In my second controller, I extract [myURL path] and look at it in a secondary thread loop and everything works fine.

If you're using multiple threads, it is especially important for the second controller to carefully manage the lifetimes of objects on which it depends. It should also be noted that I don't see NSURL listed among the few thread-safe Cocoa classes, although it may fall under the Core Foundation rule due to toll-free bridging.

I began to think if I could eliminate that call to [myURL path] every time through that loop I would save "some" time.

Perhaps true, but probably irrelevant. This is premature optimization. However, taking the URL's path once before passing it off to a secondary thread does nicely sidestep the possible thread- unsafety of NSURL. Of course, as others have pointed out, you have to retain it while you keep it around.


My first attempt was to pass that NSURL in the same manner and then place the extracted [myURL path] into an instance variable of the 2nd controller. Okay so far .. and then I assumed that if myURL was retained in the 1st controller, then "naturally" its NSString -path was also retained

As others have explained, that's an incorrect assumption. Furthermore, it shouldn't matter. Why are you taking into consideration what other code may have or probably has or "naturally" would have done when writing your own code?
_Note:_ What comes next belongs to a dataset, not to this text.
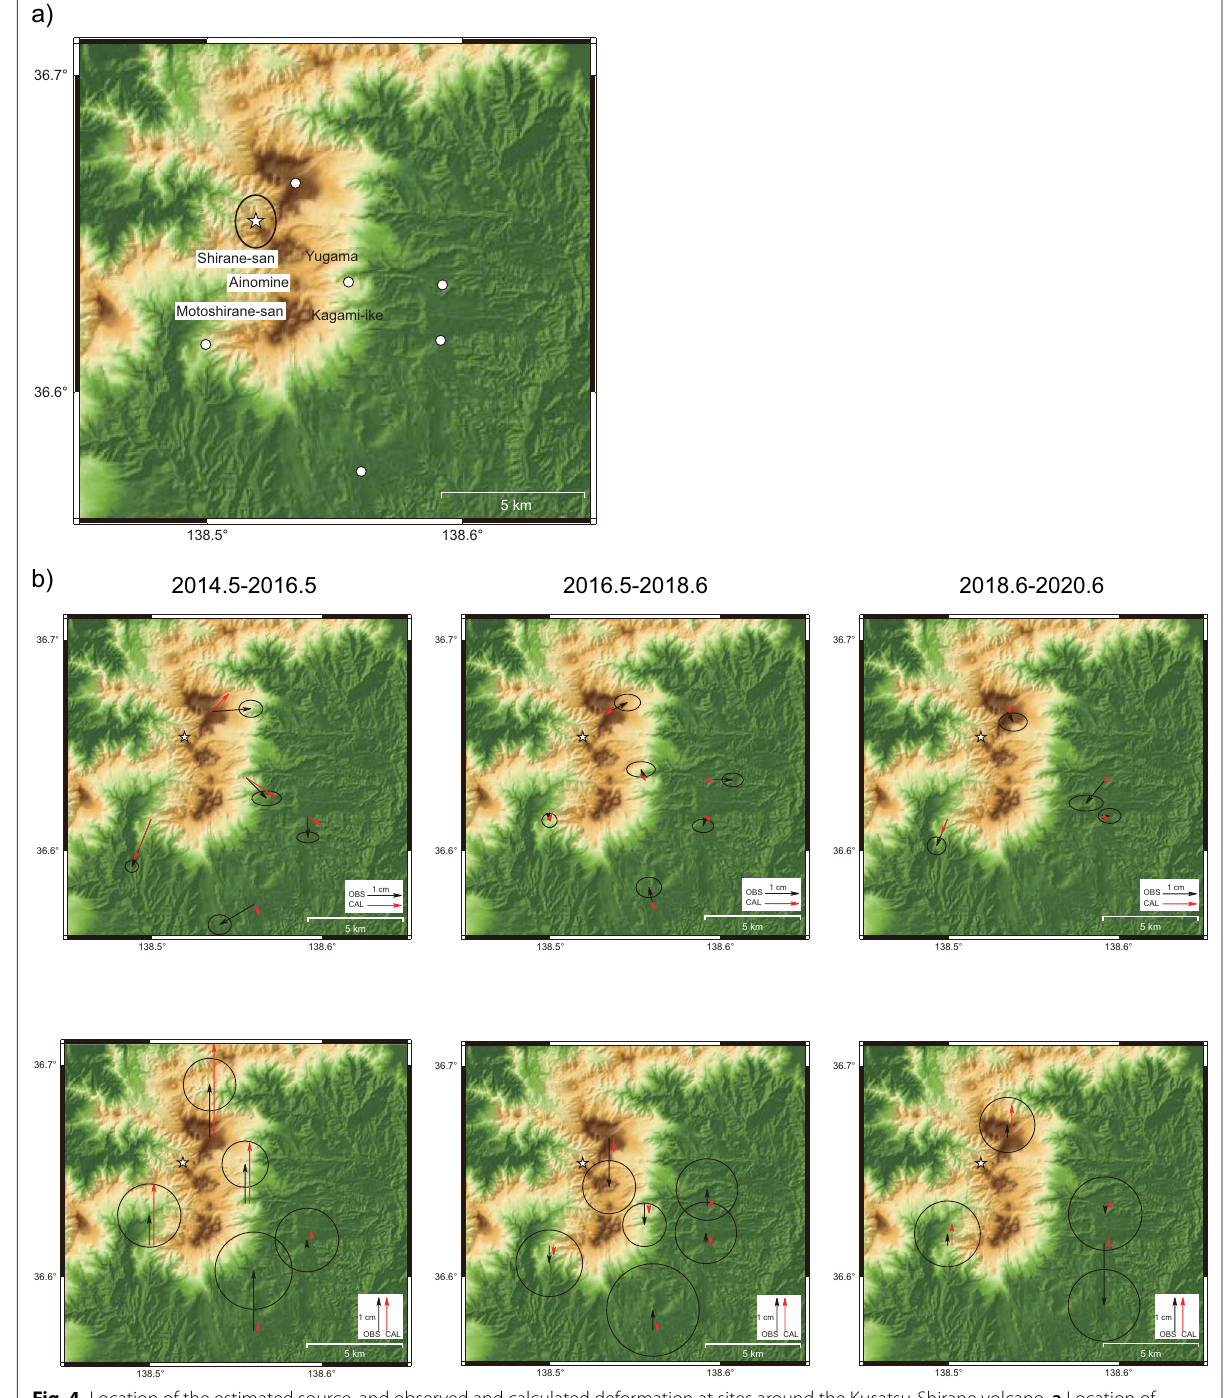
Fig. 4 Location of the estimated source, and observed and calculated deformation at sites around the Kusatsu-Shirane volcano. a Location of the estimated source. The estimated source is represented with a star. An accompanying solid ellipse represents an error ellipse (one sigma). White circles represent the location of the observation sites. b Observed and calculated deformation. Observed and calculated deformation are represented by black and red arrows, respectively. The top three panels show horizontal deformation for three periods (from May 2014 [epoch #17] to May 2016 [epoch #42], May 2016 [epoch #42] to June 2018 [epoch 67], June 2018 [epoch #67] to June 2020 [epoch #92]) and the bottom three panels indicate vertical deformation. Error ellipses reflect one sigma observation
Any particular class should make its own arrangements for what it needs without relying on other code to have done something "nice" on its behalf.

In particular, if you put the path string into an instance variable, then the class really should own its instance variables (with a few documented exceptions like delegates or references which would introduce cycles).

.. but it crashed with "release message sent to a already released object" (or something like that). Only when I extracted the -path *and* retained it before I stored it as an instance variable of the 2nd controller did it work.

First of all, why are you paraphrasing the error you got? Why not just copy and paste it so you're sure to give us accurate information so we can give you accurate help?

Second, if that's really the error you got, it doesn't indicate that you're just failing to retain an object that you need to stick around. If that were the case, you'd have a problem with sending some other message (other than -release) to an object that's been deallocated. The message you're describing indicates that you have unbalanced retains and releases. Did you perhaps store the URL's path string into an instance variable without retaining it, but leave code in your -dealloc to release it?

Also, at what point in your code did the error occur? You should use the debugger to break on the exception (or -[_NSZombie methodSignatureForSelector:] when using NSZombie) and report the stack trace and the lines of your own code involved.

Basic question: if a parent object is retained, why isn't each sibling component object of that parent retained??

What's a "sibling component object"? To me, that phrase doesn't make sense and is a symptom of the muddled thinking/understanding that got you into trouble. You may want to review some of the fundamentals guides, in addition to the memory management guide.